Irrelevant and Gratuitous Fun at the Clippers’ Expense

By Zach Lowe, CelticsHub.com @ March 13th, 3:47 pm Leave a reply »

Our younger readers may not know that in 1978, the owners of the Celtics and the Buffalo Braves—both crazy guys who made bad personnel decisions and didn’t really belong in the NBA—somehow convinced the league to let them swap franchises. The owner who ended up with the Braves—a guy named Irv Levin—moved the Buffalo franchise to Los Angeles San Diego and renamed them the Clippers. As part of the transaction, the Clips (sorta) blew a chance to land the right to the C’s 1978 draft pick that became Larry Bird. 

Why is this relevant?

It’s not really. But I thought of the C’s/Clips connection last night when I checked the box scores from the teams’ Friday night games. The C’s hit 58.4 percent from the floor, and since 2007, Boston has won every game in which they’ve hit at least 57 percent of their field goal attempts, according to Basketball Reference. (Record: 14-0). 

The Clippers shot 57.5 percent from the floor and Friday and lost to Charlotte by eight.

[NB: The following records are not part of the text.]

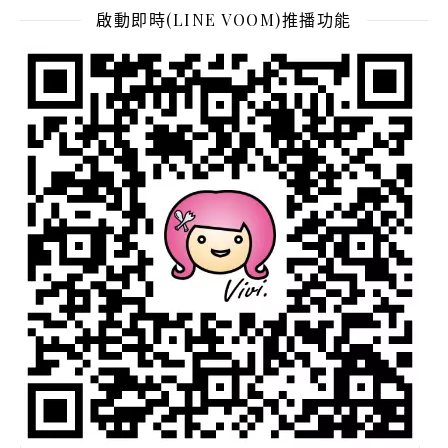
啟動即時(LINE VOOM)推播功能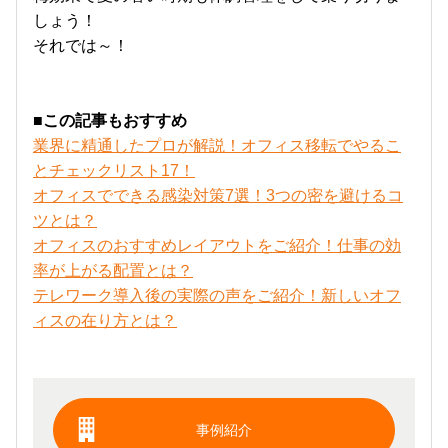
しょう！
それでは～！
■この記事もおすすめ
業界に精通したプロが解説！オフィス移転でやるこ
とチェックリスト17！
オフィスでできる感染対策7選！3つの密を避けるコ
ツとは？
オフィスのおすすめレイアウトをご紹介！仕事の効
率が上がる配置とは？
テレワーク導入後の実際の声をご紹介！新しいオフ
ィスの在り方とは？
事例紹介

For the season, teams leaguewide are now 74-7 in games in which they hit at least 57 percent of their shots, according to BR.

The Clippers are responsible for two of those seven losses.

Happy Saturday.

5 Responses

  1. Filipe says:

    He moved then to San Diego. Sterling move them to LA. but they start to suck as soon as they left Bufallo.

  2. Jared Wade says:

    The Pacers beat the Clippers in November even though Indy shot 37.6%. It was one of the worst games I’ve ever seen. Clipps shot 32.2%. There were 107 rebounds.

  3. Zach Lowe says:

    @Filipe–don’t know how I messed that up, having just been reading about it for various reasons. Thanks.

  4. KY Celts fan says:

    Ahhh, John Y. Brown, JR. Made nearly a billion on KFC franchises, bought Caesar’s Palace, then got into the NBA for the fun of it. Luckily for Celtics fans, he decided to go into politics and became governor of my fair Bluegrass State.

    Oh yeah, did I mention that he was connected to one of the largest drug-smuggling ventures in US history? Food for thought.